On Jul 27, 3:05*pm, wrote:
On Jul 27, 6:36 am, "Mike Jacoubowsky"
wrote:





I believe that stem height has gone down in the last decade so that
riding on the hoods now is almost like riding in the drops was before..
In particular, Indurain used to climb in the drops! Also, if you look
at riders in the 70's they did all their racing in the drops, some of
them with their forearms parallel to the ground, elbows bent at 90
degrees. Sean Kelly rode this way and when he was on the handlebar
tops near the stem he was almost sitting up straight.


In the 70s we raced in the drops more for two reasons.


#1: You were closer to the gear shifters. It was a very easy thing to drop
your hand down to the shift lever when you were in the drops.


#2: The brakes weren't nearly as good then as they are now, so you needed a
death grip to slow down, and you just couldn't get that much braking power
from the tops of the hoods.


STI/Ergo *shifting changed things dramatically. All of a sudden you were
spending a lot more time out on the hoods, because that's where you shifted
from. So bars with large forward reaches, popular back in the day, caused
problems because you got too stretched out from all that time in the hoods,
and if you shortened the stem to make the reach better, the "tops" of the
bar were too close.
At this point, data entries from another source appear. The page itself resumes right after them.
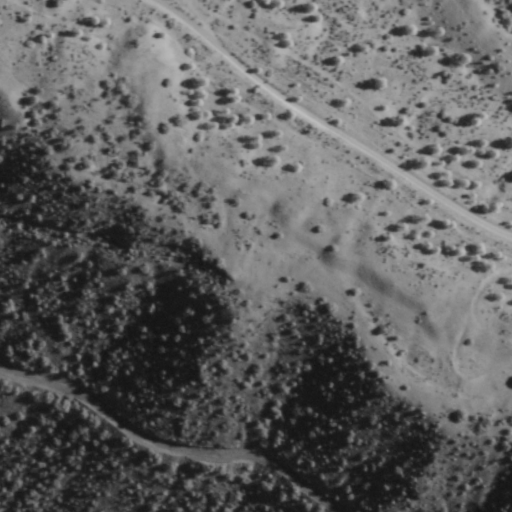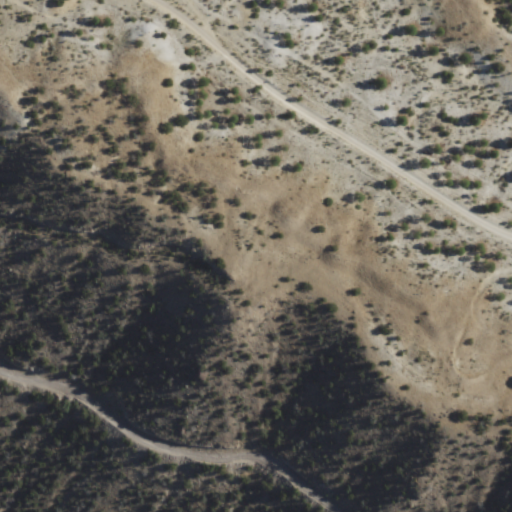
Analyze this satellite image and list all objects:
road: (381, 370)
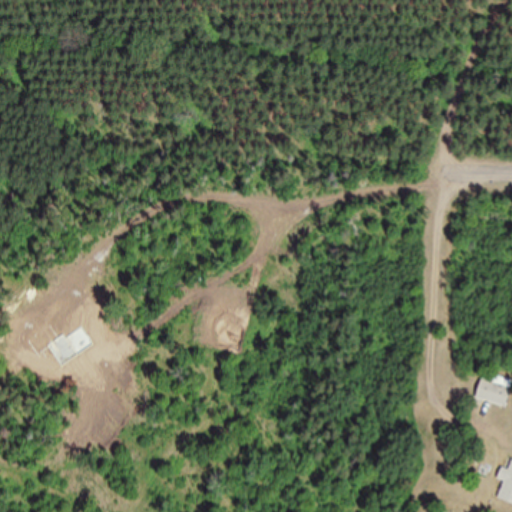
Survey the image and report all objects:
road: (466, 76)
road: (481, 161)
building: (495, 393)
building: (507, 482)
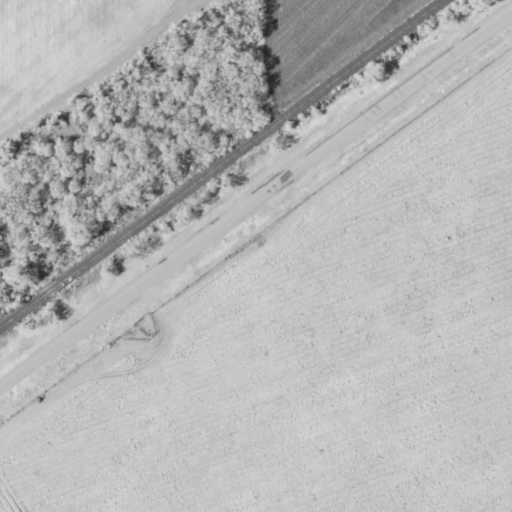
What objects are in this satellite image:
railway: (220, 163)
road: (256, 198)
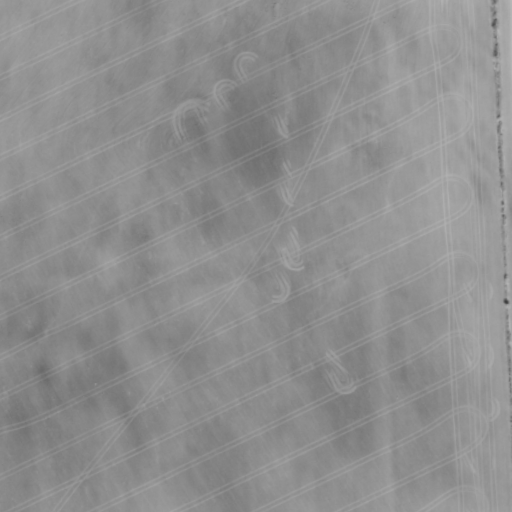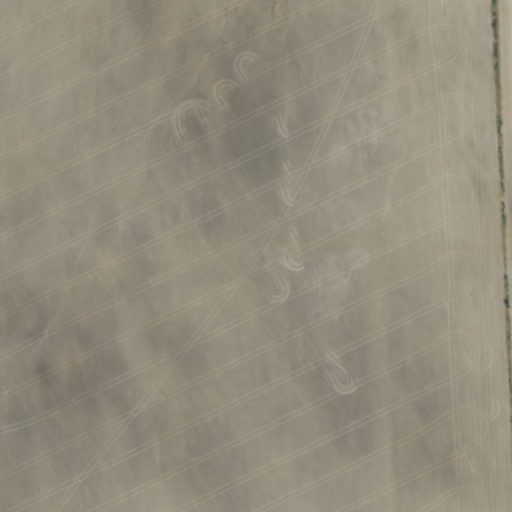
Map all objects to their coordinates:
road: (465, 262)
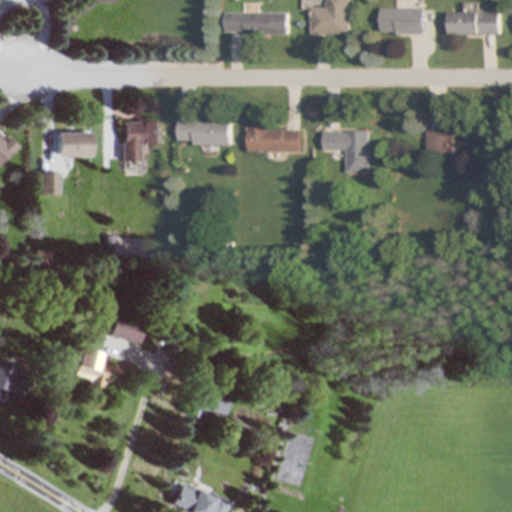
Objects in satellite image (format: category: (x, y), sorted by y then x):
building: (333, 18)
building: (404, 20)
building: (476, 22)
building: (258, 23)
road: (269, 77)
building: (206, 132)
building: (138, 137)
building: (275, 139)
building: (455, 141)
building: (73, 143)
building: (4, 148)
building: (351, 148)
building: (48, 183)
building: (41, 257)
building: (122, 329)
building: (86, 367)
building: (11, 377)
building: (205, 405)
road: (40, 486)
building: (196, 501)
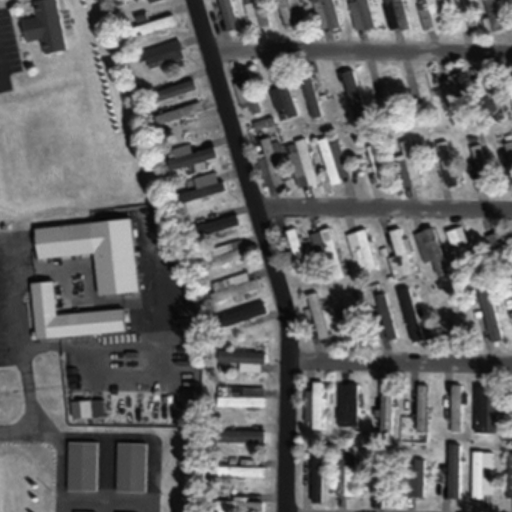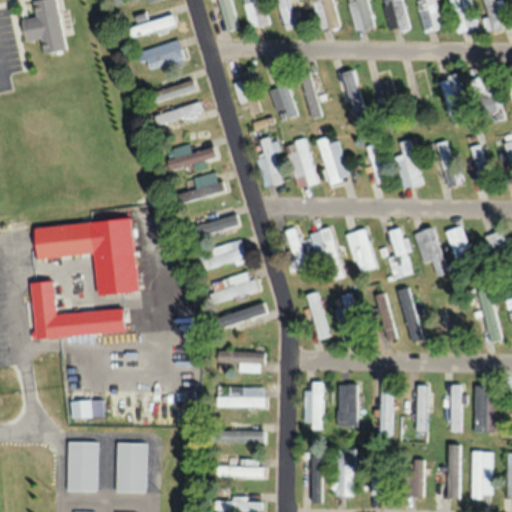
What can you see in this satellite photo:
building: (142, 1)
building: (256, 13)
building: (363, 13)
building: (228, 14)
building: (286, 14)
building: (326, 14)
building: (431, 14)
building: (462, 15)
building: (493, 15)
building: (396, 16)
building: (47, 26)
building: (152, 27)
road: (360, 50)
building: (162, 55)
building: (510, 84)
building: (382, 86)
building: (483, 87)
building: (174, 91)
building: (247, 91)
building: (453, 95)
building: (283, 96)
building: (311, 98)
building: (497, 113)
building: (179, 114)
building: (509, 151)
building: (477, 157)
building: (192, 160)
building: (334, 162)
building: (446, 164)
building: (270, 165)
building: (408, 165)
building: (303, 166)
building: (202, 192)
road: (384, 209)
building: (221, 225)
building: (64, 240)
building: (326, 249)
building: (362, 249)
building: (295, 250)
building: (430, 250)
road: (268, 251)
building: (500, 251)
building: (223, 255)
building: (400, 256)
building: (232, 288)
building: (250, 314)
building: (410, 315)
building: (317, 316)
building: (69, 317)
building: (348, 318)
building: (383, 318)
building: (489, 318)
building: (451, 319)
road: (24, 356)
building: (240, 359)
road: (401, 364)
building: (242, 398)
building: (347, 406)
building: (313, 408)
building: (422, 408)
building: (456, 408)
building: (386, 409)
building: (485, 409)
building: (82, 410)
building: (242, 432)
road: (62, 458)
building: (82, 467)
building: (131, 468)
building: (454, 471)
building: (345, 474)
building: (483, 475)
building: (510, 476)
building: (316, 478)
building: (417, 478)
building: (381, 483)
building: (238, 506)
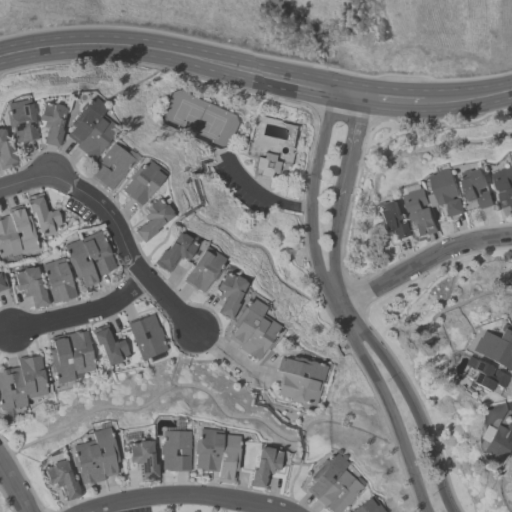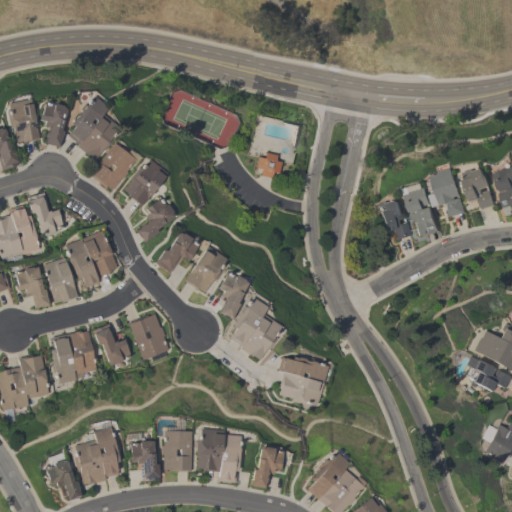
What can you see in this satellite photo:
road: (175, 56)
road: (469, 91)
road: (386, 94)
building: (83, 119)
building: (19, 121)
park: (198, 121)
building: (21, 122)
building: (49, 122)
building: (51, 123)
building: (90, 131)
building: (95, 137)
building: (5, 153)
building: (5, 155)
road: (220, 158)
building: (266, 165)
building: (267, 166)
building: (109, 167)
building: (112, 169)
building: (141, 182)
building: (142, 185)
building: (477, 187)
building: (478, 187)
building: (504, 188)
building: (505, 188)
building: (445, 190)
building: (447, 192)
road: (267, 198)
building: (420, 212)
building: (420, 212)
building: (41, 214)
building: (44, 218)
building: (391, 219)
building: (392, 219)
building: (151, 220)
building: (152, 221)
road: (116, 226)
building: (15, 234)
building: (15, 237)
road: (162, 242)
building: (176, 251)
building: (173, 252)
building: (96, 253)
building: (89, 260)
road: (423, 261)
building: (78, 263)
building: (202, 270)
building: (203, 271)
building: (56, 280)
building: (2, 283)
building: (2, 285)
building: (45, 285)
building: (29, 287)
building: (228, 294)
building: (230, 295)
road: (343, 311)
road: (82, 313)
building: (244, 321)
building: (253, 333)
building: (146, 337)
building: (258, 337)
building: (147, 339)
building: (108, 345)
building: (494, 348)
building: (110, 349)
building: (494, 349)
building: (78, 352)
building: (72, 358)
building: (59, 359)
road: (224, 361)
building: (300, 369)
building: (481, 374)
building: (31, 376)
building: (481, 377)
building: (300, 381)
building: (23, 384)
building: (10, 389)
building: (297, 389)
building: (497, 442)
building: (497, 443)
building: (103, 451)
building: (173, 451)
building: (174, 451)
building: (206, 451)
building: (217, 454)
building: (142, 458)
building: (226, 458)
building: (96, 459)
building: (142, 460)
building: (85, 463)
building: (263, 466)
building: (264, 466)
building: (510, 471)
building: (510, 474)
building: (324, 475)
building: (62, 478)
building: (60, 479)
road: (14, 485)
building: (332, 485)
road: (288, 493)
building: (337, 493)
road: (186, 496)
building: (368, 506)
building: (366, 507)
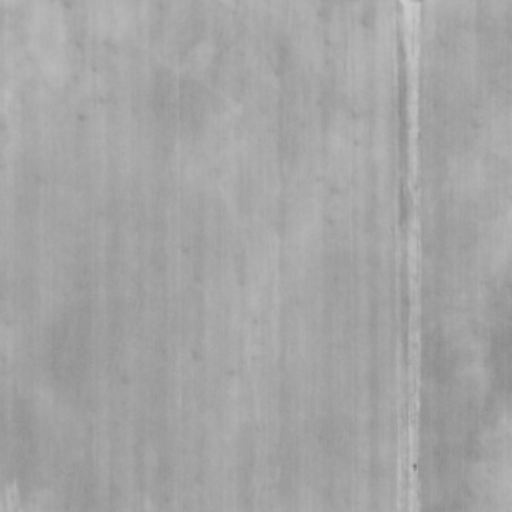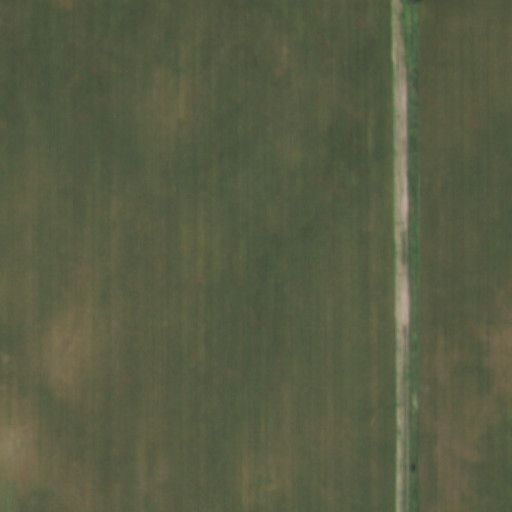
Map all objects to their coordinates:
road: (400, 256)
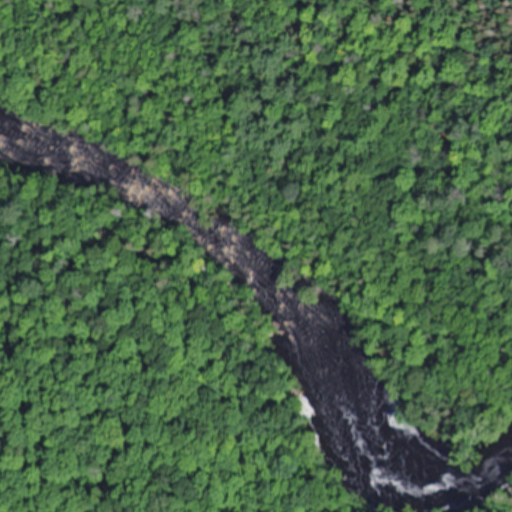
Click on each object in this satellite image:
river: (284, 300)
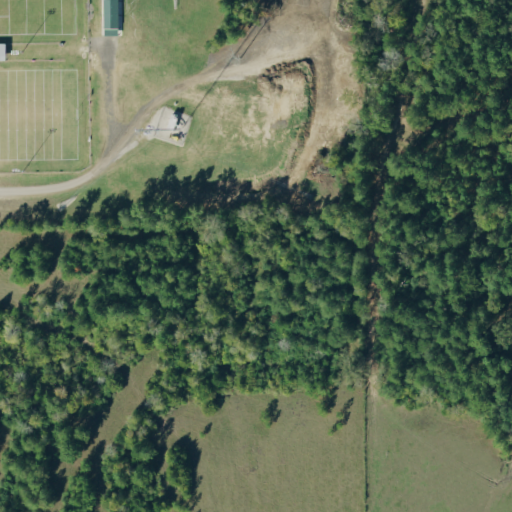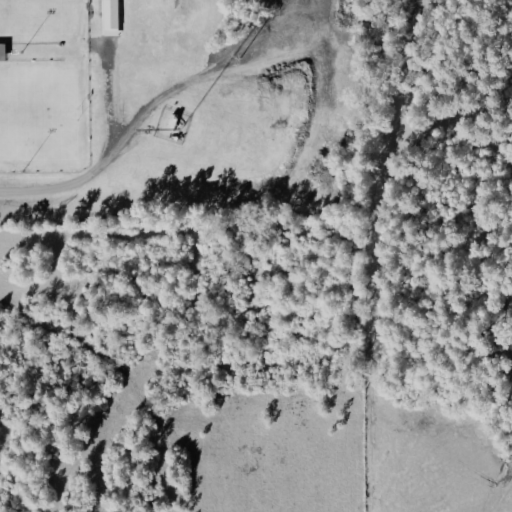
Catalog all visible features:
building: (112, 17)
building: (3, 51)
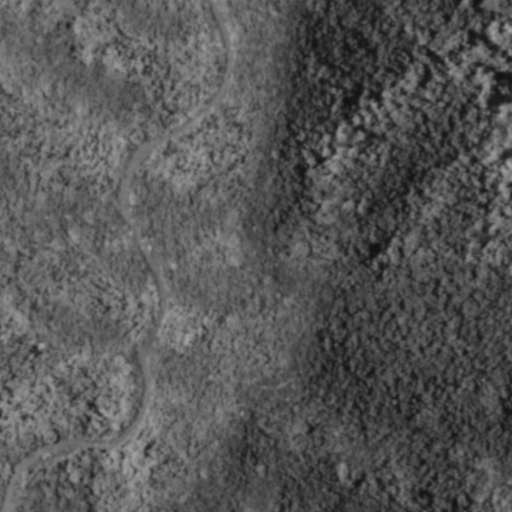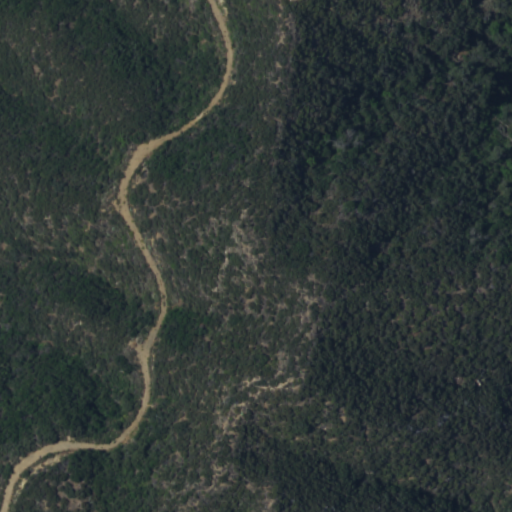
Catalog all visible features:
road: (155, 273)
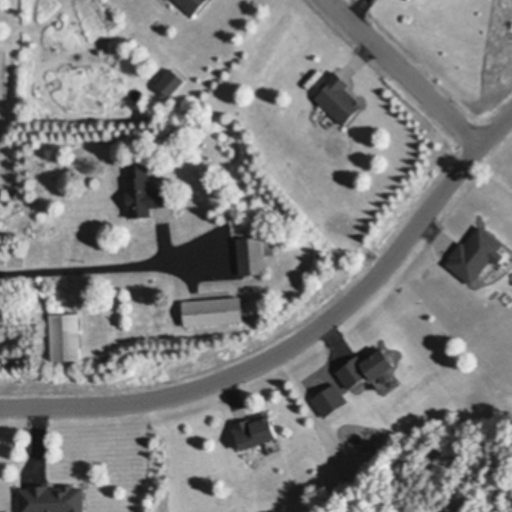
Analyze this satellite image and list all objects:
building: (411, 0)
building: (191, 5)
building: (195, 5)
road: (404, 72)
building: (173, 83)
building: (338, 97)
building: (343, 100)
building: (144, 190)
building: (146, 191)
building: (255, 253)
building: (477, 254)
building: (257, 255)
building: (480, 256)
road: (97, 268)
building: (214, 311)
building: (217, 313)
building: (67, 335)
building: (69, 338)
road: (296, 338)
building: (367, 367)
building: (372, 369)
building: (334, 402)
building: (257, 431)
building: (261, 432)
building: (52, 498)
building: (54, 499)
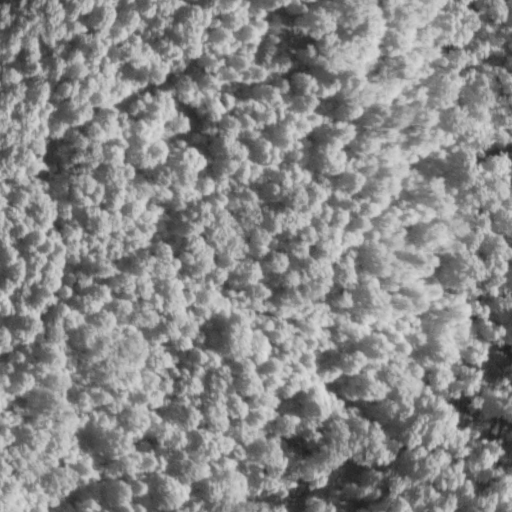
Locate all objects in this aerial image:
road: (283, 253)
road: (411, 391)
road: (125, 418)
road: (349, 448)
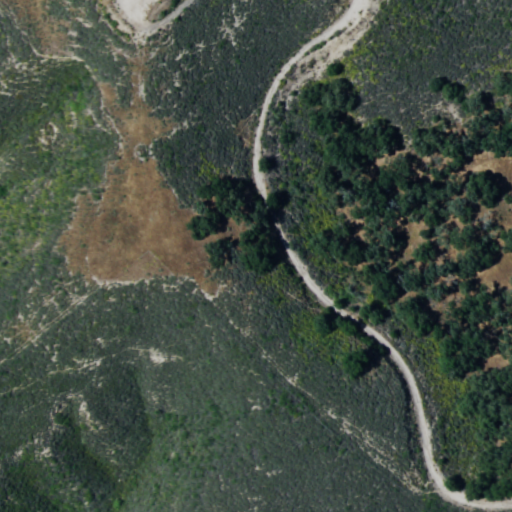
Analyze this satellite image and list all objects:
road: (307, 283)
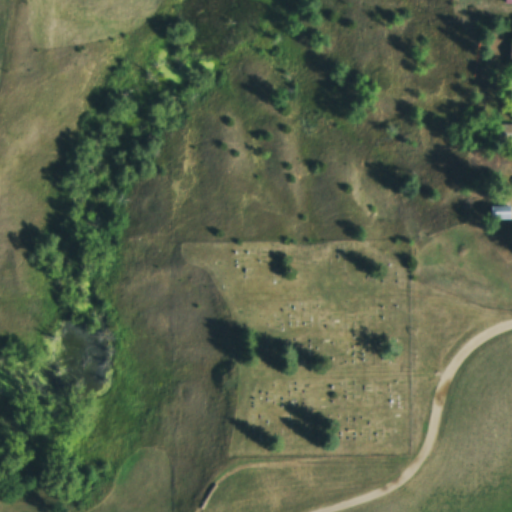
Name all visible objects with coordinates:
building: (506, 1)
building: (510, 50)
building: (503, 133)
building: (497, 212)
road: (440, 430)
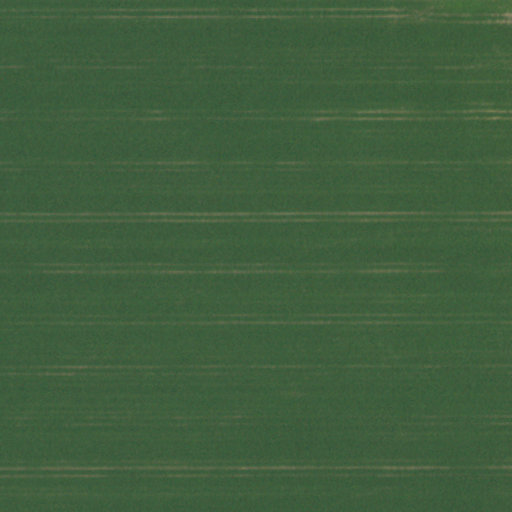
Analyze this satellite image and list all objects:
crop: (256, 256)
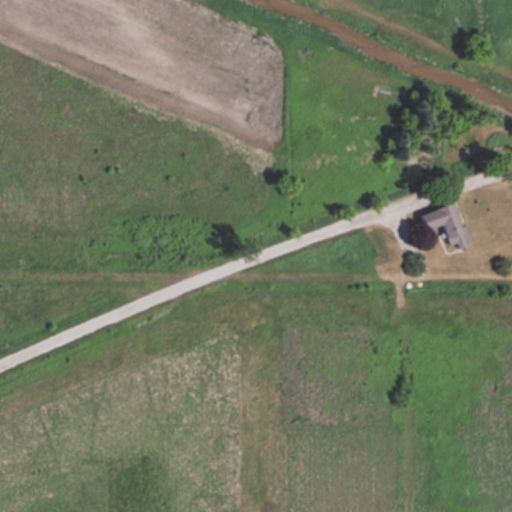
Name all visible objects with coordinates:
building: (439, 221)
road: (252, 251)
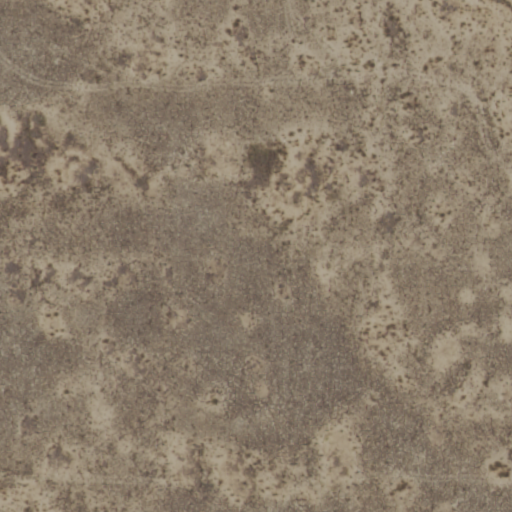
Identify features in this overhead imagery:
road: (371, 56)
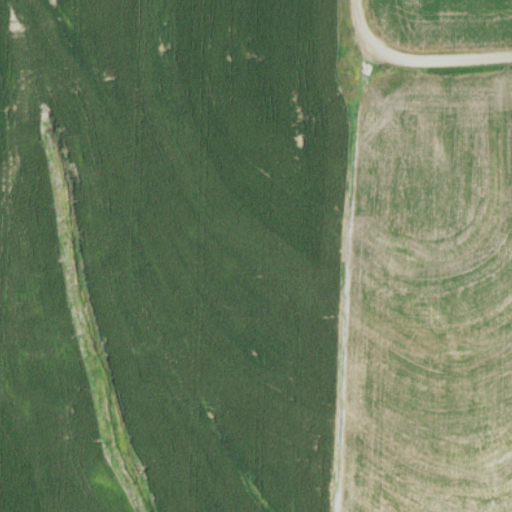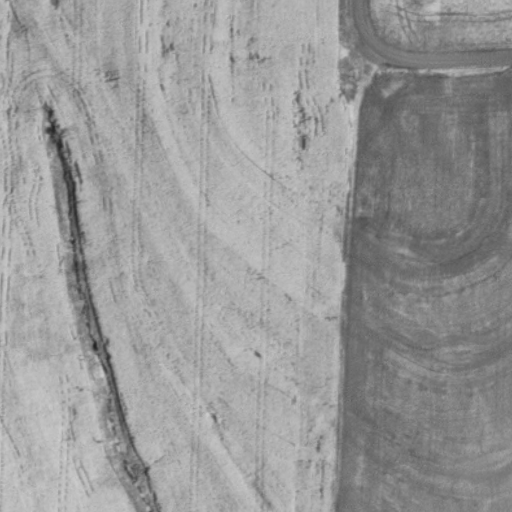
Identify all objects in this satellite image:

It took a bit for people to realize that a shorter
forward reach fixed things nicely.


Stems height can safely be lowered now because we're not spending extended
periods of time in the drops anymore, so we can adopt a more-aggressive
position (in the drops) than we could before.


--Mike Jacoubowsky
Chain Reaction Bicycleswww.ChainReaction.com
Redwood City & Los Altos, CA USA


wrote in message


...


On Jul 26, 8:52 pm, hizark21 wrote:
Climbing: riding on the tops vs riding on the brake hoods


I have noticed that most climber since the mid 90's tend to climb
seated with their hands on hoods.Personally I prefer climbing on the
tops since this a more relaxed position. Climbing seated on the hoods
put's more strain on my wrists. *The one advantage of the hoods is
that you can brake faster. In the end I suppose it's a matter of
climbing style.


I believe that stem height has gone down in the last decade so that
riding on the hoods now is almost like riding in the drops was before..
In particular, Indurain used to climb in the drops! Also, if you look
at riders in the 70's they did all their racing in the drops, some of
them with their forearms parallel to the ground, elbows bent at 90
degrees. Sean Kelly rode this way and when he was on the handlebar
tops near the stem he was almost sitting up straight.


-ilan


OK, but can you explain this video:http://media.crossfit.com/cf-video/C...ansitions2.mov
The guy has a pretty large saddle to stem drop, but he's totally
sitting up anyway when on the brake hoods. Stem too short? Bike size
too small? A triathlon bike without aerobars?

-ilan- Hide quoted text -

- Show quoted text -


The saddle is very far forward and the stem is pretty short, ala TT or
Tri setup. Mount the aero bars and have the rider drop down on his
forearms, and his torso will be almost level.